Two reasons this happens. First, has his sheath been cleaned in a while? There may be a bean that is irritating him and causing the swelling. Second, is he in a confined area where he gets limited running room? This for some reason also can cause swelling. We had the same thing happen to our horse Harley. We assumed it was from not getting cleaned. We cleaned him but didn't find any bean. His swelling remained so we had the vet check and clean him too. Again no bean. The vet told us it was probably from lack of moving around and usually happens in the winter. In the spring it should go away. There was a lot of this happening last winter. Our horses were being kept off their pasture area and in a paddock. In the spring it did go away. Since it doesn't seem to bother him when you touch him, I would guess it is caused from him not getting to move around as much.
_Posted via Mobile Device_


----------



## apachewhitesox (Dec 9, 2010)

That is why I'm going to have a closer look tomorrow. I cleaned him not long ago but I thought I would look more thoroughly tomorrow just in case. He also does have a big paddock to run around in though he doesn't necessarily run much. I was leaning to it being a bean irritating him but when he didn't react to me checking it I thought maybe not.


----------



## Skipsfirstspike (Mar 22, 2010)

Could be edema, which is just swelling due to lack of exercise.

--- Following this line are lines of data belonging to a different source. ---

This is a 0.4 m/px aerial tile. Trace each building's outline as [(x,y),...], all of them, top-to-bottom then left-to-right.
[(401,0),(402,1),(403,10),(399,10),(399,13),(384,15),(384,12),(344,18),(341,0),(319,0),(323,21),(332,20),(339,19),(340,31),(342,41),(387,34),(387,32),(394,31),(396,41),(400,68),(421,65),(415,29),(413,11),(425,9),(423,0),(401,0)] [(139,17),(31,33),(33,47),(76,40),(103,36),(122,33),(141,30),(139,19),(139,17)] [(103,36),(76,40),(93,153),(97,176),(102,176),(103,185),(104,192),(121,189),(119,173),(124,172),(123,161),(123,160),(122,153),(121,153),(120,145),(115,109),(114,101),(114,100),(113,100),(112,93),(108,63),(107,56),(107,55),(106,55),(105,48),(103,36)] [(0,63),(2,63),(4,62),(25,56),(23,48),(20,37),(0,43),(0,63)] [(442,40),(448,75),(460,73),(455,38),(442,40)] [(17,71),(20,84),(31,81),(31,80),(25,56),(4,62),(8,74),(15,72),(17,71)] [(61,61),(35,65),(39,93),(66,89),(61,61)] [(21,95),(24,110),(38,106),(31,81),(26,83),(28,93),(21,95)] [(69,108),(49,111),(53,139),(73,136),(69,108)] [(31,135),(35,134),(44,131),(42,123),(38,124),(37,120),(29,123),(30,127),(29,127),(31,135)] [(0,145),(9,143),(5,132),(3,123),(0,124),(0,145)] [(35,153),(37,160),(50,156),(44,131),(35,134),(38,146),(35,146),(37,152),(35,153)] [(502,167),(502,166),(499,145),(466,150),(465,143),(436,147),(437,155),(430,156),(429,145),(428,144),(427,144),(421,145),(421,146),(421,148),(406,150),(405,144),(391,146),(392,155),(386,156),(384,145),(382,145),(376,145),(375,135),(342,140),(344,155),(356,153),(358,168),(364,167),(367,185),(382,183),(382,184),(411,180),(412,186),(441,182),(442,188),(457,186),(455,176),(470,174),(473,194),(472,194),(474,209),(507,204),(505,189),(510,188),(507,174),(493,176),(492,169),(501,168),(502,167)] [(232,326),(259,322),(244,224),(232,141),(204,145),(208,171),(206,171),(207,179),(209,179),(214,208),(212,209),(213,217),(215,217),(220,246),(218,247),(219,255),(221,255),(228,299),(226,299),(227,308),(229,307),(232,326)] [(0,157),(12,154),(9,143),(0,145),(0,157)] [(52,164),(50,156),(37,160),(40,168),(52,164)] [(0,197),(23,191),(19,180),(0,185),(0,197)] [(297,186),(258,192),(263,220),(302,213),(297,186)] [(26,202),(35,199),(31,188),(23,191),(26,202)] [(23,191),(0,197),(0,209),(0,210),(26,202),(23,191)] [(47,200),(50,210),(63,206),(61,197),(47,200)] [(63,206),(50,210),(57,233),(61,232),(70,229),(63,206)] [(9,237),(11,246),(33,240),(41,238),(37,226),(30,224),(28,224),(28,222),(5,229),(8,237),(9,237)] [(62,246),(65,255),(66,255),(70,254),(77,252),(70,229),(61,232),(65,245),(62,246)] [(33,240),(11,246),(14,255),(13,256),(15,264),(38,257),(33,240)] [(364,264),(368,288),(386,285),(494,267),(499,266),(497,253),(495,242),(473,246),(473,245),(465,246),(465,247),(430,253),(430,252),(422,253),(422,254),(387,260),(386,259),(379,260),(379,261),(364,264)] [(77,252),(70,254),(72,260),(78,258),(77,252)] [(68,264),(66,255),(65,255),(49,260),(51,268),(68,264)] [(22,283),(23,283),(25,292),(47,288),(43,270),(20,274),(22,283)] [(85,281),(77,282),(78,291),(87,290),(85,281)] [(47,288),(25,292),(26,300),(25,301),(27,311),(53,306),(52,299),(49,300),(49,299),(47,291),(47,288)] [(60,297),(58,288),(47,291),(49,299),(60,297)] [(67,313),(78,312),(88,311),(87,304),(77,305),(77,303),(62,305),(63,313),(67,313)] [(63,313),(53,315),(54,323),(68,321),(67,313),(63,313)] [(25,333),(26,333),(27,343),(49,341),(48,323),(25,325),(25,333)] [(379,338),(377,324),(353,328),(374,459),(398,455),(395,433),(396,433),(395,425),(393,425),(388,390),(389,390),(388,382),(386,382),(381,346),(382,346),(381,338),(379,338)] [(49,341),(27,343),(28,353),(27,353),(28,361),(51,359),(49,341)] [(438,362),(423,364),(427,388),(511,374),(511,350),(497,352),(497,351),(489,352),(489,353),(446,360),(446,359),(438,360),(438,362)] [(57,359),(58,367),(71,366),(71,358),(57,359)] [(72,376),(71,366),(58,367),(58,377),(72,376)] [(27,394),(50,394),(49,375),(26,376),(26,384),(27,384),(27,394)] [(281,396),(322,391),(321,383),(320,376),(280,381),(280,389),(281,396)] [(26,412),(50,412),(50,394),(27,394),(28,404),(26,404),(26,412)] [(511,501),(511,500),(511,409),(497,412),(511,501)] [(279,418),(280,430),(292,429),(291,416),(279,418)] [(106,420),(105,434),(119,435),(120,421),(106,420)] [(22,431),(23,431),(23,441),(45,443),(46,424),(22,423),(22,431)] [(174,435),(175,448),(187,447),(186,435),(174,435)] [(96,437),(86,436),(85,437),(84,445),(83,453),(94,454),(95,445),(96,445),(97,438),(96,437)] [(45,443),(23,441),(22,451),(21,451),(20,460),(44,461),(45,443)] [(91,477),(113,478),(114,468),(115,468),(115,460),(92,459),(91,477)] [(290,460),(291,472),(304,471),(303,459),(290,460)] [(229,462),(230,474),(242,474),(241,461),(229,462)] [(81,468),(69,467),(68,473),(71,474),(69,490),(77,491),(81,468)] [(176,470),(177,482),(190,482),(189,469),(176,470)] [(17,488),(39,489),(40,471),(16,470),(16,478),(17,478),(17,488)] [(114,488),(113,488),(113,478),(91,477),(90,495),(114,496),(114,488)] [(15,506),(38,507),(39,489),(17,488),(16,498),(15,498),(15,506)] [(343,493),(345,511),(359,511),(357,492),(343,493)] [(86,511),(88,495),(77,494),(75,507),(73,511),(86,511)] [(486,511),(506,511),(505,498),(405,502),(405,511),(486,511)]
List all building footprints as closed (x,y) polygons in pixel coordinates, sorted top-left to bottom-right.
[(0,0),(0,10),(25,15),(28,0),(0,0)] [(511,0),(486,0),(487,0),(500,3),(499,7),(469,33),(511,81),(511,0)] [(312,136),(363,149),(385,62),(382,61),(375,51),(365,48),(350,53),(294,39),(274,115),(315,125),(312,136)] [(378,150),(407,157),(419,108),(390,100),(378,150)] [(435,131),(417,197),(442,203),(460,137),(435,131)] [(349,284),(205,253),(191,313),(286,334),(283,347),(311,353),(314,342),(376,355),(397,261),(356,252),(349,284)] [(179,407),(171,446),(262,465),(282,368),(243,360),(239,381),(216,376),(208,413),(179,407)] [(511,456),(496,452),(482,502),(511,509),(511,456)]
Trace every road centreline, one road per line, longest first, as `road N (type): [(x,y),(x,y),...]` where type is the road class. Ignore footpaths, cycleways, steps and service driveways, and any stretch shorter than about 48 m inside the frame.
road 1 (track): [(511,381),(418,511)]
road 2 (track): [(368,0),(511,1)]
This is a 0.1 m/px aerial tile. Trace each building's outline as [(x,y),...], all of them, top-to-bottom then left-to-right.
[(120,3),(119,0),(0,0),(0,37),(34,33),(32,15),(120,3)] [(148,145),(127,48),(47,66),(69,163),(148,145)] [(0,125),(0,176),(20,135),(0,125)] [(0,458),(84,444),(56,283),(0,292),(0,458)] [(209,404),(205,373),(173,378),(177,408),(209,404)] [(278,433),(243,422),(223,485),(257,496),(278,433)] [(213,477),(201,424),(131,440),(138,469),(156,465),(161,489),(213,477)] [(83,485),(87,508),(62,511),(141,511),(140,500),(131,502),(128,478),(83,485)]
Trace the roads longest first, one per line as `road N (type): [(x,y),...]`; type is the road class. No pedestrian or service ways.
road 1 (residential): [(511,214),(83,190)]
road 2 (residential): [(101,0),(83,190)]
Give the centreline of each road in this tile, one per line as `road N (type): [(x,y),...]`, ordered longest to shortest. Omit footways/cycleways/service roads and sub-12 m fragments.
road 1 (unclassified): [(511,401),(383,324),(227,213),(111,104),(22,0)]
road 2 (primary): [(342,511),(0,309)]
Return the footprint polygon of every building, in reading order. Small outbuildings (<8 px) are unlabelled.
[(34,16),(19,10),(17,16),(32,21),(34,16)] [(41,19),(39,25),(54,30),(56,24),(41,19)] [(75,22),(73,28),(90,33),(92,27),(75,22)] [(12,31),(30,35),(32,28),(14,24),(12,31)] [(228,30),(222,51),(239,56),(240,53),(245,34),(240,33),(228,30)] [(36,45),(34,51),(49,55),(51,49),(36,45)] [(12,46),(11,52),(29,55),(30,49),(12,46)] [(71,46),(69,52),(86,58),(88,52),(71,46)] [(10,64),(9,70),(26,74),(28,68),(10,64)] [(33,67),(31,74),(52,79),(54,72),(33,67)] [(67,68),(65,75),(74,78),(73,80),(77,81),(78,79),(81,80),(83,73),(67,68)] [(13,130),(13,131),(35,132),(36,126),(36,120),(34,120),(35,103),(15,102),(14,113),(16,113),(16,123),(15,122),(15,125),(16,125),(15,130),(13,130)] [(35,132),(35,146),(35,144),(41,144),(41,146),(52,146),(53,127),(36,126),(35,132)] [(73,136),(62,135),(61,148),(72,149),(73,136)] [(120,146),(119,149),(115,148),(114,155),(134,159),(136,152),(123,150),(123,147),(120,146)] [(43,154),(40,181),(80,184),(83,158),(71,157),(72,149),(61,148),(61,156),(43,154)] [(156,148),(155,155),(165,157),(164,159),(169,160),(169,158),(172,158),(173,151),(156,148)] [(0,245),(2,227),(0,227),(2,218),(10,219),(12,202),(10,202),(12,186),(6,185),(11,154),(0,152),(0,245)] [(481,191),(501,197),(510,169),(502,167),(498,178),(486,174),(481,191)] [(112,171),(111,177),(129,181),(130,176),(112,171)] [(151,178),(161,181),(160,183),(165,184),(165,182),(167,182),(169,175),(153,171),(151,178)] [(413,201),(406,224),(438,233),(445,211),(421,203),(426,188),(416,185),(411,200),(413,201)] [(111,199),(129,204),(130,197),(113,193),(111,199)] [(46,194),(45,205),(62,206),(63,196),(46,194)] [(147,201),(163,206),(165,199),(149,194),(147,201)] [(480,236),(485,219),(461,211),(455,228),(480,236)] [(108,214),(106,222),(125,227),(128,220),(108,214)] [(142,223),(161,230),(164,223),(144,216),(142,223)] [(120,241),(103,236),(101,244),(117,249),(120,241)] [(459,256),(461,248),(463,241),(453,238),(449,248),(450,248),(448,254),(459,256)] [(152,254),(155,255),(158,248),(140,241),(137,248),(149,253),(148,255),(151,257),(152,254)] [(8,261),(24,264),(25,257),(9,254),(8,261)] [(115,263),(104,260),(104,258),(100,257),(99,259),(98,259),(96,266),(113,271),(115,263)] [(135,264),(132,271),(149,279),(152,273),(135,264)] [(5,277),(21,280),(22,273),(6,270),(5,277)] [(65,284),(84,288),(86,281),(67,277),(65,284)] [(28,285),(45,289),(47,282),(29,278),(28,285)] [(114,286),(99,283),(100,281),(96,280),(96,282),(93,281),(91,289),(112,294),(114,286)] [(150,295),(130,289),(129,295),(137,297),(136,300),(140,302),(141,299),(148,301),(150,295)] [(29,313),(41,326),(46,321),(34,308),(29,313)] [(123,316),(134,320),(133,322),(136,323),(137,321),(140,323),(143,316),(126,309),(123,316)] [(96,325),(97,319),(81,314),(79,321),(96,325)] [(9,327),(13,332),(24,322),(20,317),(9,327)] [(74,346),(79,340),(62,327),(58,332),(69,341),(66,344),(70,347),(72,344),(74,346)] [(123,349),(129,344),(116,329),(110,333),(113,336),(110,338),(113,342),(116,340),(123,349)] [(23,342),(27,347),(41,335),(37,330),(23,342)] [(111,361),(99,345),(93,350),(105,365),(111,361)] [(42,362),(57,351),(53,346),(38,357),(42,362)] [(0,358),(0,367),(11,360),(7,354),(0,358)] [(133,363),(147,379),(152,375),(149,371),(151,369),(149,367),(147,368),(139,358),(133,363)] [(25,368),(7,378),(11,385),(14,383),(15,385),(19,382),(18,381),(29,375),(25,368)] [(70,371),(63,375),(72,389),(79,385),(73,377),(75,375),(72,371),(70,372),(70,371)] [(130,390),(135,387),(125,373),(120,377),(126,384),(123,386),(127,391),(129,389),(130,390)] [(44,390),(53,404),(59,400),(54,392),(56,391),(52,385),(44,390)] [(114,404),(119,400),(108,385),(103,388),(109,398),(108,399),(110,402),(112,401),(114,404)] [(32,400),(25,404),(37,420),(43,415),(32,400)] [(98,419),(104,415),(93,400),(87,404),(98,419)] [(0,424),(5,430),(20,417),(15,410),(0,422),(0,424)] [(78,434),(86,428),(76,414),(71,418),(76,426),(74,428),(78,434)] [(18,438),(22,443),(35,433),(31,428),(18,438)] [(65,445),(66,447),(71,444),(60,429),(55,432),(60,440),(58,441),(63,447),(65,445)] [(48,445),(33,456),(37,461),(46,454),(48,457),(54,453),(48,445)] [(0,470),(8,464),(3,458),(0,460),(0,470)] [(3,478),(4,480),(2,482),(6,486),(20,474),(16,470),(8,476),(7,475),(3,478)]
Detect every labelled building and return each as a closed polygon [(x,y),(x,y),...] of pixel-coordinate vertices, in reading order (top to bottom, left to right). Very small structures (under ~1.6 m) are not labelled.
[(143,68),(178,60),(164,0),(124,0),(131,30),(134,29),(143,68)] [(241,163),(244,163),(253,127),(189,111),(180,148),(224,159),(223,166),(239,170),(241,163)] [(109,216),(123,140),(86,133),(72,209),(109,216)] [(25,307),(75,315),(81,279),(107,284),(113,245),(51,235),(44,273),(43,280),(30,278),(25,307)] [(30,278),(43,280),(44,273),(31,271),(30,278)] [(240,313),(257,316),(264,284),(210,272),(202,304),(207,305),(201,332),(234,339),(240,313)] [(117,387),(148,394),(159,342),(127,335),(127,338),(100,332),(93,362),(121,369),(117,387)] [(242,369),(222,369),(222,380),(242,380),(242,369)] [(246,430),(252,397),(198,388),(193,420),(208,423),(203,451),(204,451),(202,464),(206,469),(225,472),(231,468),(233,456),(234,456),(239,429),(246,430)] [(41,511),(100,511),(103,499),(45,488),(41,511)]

Not unlike a horse who's legs may stock up if they are stalled overnight and not used to it.
I don't even mean overall lack of exercise, but maybe just the last 12 hours or so.
My horse tends to get swollen in the sheath area in the summer time when it is very hot and he doesnt feel like moving about very much.


----------



## usandpets (Jan 1, 2011)

Even if he's in a good sized paddock, during the winter they don't move around as much as they do when grazing in summer. They stand around a hay bale. When they graze, they keep moving around.
_Posted via Mobile Device_


----------



## apachewhitesox (Dec 9, 2010)

Thanks I know what you mean though we are in summer at the moment. I was thinking about him spending a lot of time in the dam though, he is nearly always in there.


----------



## waresbear (Jun 18, 2011)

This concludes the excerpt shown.